- 検討用の文章
**********
2024.0722

神奈川の13大学が推薦書を統一、高校の負担軽減のため全国への拡大をめざす

この記事をシェア

  • クリップボードにコピーしました

3行でわかるこの記事のポイント

●入試広報担当者の連絡会が高校の働き方改革への貢献として検討
●賛同した大学が推薦書を持ち寄り、項目ごとに要否を議論
●使い勝手や高校の要望をふまえて改訂する予定

神奈川県内の大学を中心とする13校が、2025年度入試から学校推薦型選抜の推薦書のフォーマットを統一した。記入する高校教員の負担を軽減することが目的で、要望を挙げ続けてきた高校側はこれを歓迎。統一を推進した大学グループは、このフォーマットの活用を全国の大学に広げたいと考えている。


推薦書作成の負担軽減について対応を求められてき

2025年度入試で推薦書の共通フォーマットを導入するのは、神奈川県内にキャンパスがある大学を中心とする以下の13校(20245月時点)。
**********
- 作業一覧
[1] 推薦書統一の記事を、「神奈川の13大学が推薦書を統一、高校の負担軽減のため全国への拡大をめざす」を含む箇所から始めて「大学に広げたいと考えている。」のあとで終わる範囲で書き直してください。その際、「推薦書」を「推薦状」に差し替えてください。
[2] 推薦書統一の記事を、途切れたところから続けて書いてください。
記録は本文とは別の出典から取られています。

データ抜粋
**********
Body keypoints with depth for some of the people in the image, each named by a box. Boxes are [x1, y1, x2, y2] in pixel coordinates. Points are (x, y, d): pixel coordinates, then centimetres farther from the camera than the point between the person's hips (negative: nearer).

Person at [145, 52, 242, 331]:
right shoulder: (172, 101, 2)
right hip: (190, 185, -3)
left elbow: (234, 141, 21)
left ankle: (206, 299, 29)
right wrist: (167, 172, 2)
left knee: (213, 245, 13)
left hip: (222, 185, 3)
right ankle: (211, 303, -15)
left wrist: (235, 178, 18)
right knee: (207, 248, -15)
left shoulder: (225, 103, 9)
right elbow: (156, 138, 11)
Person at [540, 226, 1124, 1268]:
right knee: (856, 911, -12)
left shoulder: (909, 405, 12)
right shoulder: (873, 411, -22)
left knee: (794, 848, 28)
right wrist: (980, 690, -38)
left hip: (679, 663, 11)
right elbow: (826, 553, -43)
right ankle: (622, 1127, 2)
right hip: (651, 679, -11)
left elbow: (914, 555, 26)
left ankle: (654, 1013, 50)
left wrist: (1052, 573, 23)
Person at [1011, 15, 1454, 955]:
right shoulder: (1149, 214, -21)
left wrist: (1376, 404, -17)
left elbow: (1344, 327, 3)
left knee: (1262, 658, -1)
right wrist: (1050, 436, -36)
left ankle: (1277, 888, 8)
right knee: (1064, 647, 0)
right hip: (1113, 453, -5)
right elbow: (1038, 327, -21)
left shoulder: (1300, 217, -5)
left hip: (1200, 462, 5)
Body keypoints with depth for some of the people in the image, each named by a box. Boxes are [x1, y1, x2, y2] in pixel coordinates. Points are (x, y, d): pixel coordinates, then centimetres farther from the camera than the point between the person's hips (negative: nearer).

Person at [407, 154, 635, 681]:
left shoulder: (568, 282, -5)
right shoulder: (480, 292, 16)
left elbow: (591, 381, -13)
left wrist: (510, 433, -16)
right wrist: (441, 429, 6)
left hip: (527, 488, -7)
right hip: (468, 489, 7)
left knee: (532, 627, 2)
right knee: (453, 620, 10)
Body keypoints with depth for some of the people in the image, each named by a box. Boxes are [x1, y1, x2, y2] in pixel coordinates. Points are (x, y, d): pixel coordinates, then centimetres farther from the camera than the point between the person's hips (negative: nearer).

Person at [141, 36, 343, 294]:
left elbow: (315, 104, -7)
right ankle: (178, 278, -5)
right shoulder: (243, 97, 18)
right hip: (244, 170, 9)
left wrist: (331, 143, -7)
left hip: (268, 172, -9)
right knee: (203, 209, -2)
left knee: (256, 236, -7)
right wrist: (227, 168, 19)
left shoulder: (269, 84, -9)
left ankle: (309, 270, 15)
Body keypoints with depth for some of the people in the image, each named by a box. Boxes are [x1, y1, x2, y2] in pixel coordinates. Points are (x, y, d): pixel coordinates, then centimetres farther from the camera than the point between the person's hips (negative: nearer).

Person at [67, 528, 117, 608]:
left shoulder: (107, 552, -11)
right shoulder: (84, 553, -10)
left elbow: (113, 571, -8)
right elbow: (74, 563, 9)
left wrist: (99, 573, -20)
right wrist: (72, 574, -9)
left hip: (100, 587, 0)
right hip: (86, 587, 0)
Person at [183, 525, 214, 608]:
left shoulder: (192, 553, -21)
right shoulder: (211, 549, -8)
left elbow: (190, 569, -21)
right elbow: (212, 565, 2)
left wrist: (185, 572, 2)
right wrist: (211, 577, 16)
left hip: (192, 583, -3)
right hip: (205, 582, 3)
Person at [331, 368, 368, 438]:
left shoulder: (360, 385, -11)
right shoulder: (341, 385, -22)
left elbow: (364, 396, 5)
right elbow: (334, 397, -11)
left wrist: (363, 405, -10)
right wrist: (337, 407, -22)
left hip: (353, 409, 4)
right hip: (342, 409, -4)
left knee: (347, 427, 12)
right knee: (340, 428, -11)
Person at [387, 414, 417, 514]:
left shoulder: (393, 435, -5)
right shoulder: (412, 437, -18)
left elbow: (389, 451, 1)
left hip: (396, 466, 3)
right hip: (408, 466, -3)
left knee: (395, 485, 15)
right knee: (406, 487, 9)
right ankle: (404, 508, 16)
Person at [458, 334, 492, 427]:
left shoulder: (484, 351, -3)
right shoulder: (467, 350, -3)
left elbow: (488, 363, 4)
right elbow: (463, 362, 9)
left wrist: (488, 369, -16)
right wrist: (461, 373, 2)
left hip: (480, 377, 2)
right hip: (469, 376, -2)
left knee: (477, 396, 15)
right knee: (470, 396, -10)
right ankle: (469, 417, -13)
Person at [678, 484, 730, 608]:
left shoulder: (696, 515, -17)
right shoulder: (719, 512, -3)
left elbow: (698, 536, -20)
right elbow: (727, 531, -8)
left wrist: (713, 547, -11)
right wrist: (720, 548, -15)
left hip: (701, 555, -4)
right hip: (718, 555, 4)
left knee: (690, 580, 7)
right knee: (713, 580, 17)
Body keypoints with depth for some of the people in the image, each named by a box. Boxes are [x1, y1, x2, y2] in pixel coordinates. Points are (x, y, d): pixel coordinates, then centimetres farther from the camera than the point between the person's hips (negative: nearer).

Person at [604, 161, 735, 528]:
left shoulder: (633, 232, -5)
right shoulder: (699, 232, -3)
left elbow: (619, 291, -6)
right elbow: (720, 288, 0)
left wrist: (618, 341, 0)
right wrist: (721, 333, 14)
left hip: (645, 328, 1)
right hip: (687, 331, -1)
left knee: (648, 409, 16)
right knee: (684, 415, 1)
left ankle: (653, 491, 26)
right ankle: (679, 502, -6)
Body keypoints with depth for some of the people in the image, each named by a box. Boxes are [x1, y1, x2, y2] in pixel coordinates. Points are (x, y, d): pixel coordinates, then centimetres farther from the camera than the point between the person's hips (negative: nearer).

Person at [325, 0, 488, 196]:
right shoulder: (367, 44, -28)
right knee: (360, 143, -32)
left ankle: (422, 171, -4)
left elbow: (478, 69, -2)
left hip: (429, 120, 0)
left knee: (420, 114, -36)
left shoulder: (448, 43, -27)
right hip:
**********
- 項目別の解答
[1]
神奈川の13大学が推薦状を統一、高校の負担軽減のため全国への拡大をめざす

この記事をシェア

  • クリップボードにコピーしました

3行でわかるこの記事のポイント

●入試広報担当者の連絡会が高校の働き方改革への貢献として検討
●賛同した大学が推薦状を持ち寄り、項目ごとに要否を議論
●使い勝手や高校の要望をふまえて改訂する予定

神奈川県内の大学を中心とする13校が、2025年度入試から学校推薦型選抜の推薦状のフォーマットを統一した。記入する高校教員の負担を軽減することが目的で、要望を挙げ続けてきた高校側はこれを歓迎。統一を推進した大学グループは、このフォーマットの活用を全国の大学に広げたいと考えている。

[2]
桜美林大学、神奈川大学、神奈川工科大学、鎌倉女子大学、関東学院大学、産業能率大学、湘南工科大学、田園調布学園大学、桐蔭横浜大学、東京工芸大学、東洋英和女学院大学、横浜商科大学、横浜薬科大学

いずれも神奈川県大学入試広報連絡会の加盟校だ。同連絡会で推薦書フォーマット統一のワーキンググループ座長を務めた産業能率大学入試企画部企画課の渡邊道子課長に話を聞いた。

加盟大学の多くは以前から、高校訪問の時などに「大学間で推薦書を統一してほしい」との要望を受けていたという。「高校教員はとにかく忙しく、働き方改革が必要だという話の中で、提出先ごとに書き分けが必要な推薦書の作成も大きな負担になっていると、繰り返し聞かされた」と渡邊氏。 

「手書きではなくデータ入力を可能に」との要望も

連絡会が見直しに取り組むきっかけはコロナ禍だった。イベントの自粛で恒例の合同進学相談会を取りやめるなど、活動が停滞。一部の加盟校から、「複数の大学が連携する価値を発揮できる新しい取り組みを考えよう」との声が挙がった。「『せっかくなら高校の教育に貢献できることを』と考え、推薦書の見直しに着手することにした」と渡邊氏。教員の負担軽減は、本来の仕事である教育の充実につながると考えたのだ。

産業能率大学、鎌倉女子大学、関東学院大学が検討を提案し、20236月、11大学によるワーキンググループが発足。鎌倉女子大学の担当者が初代座長を務め、2024年度は渡邊氏が引き継いだ。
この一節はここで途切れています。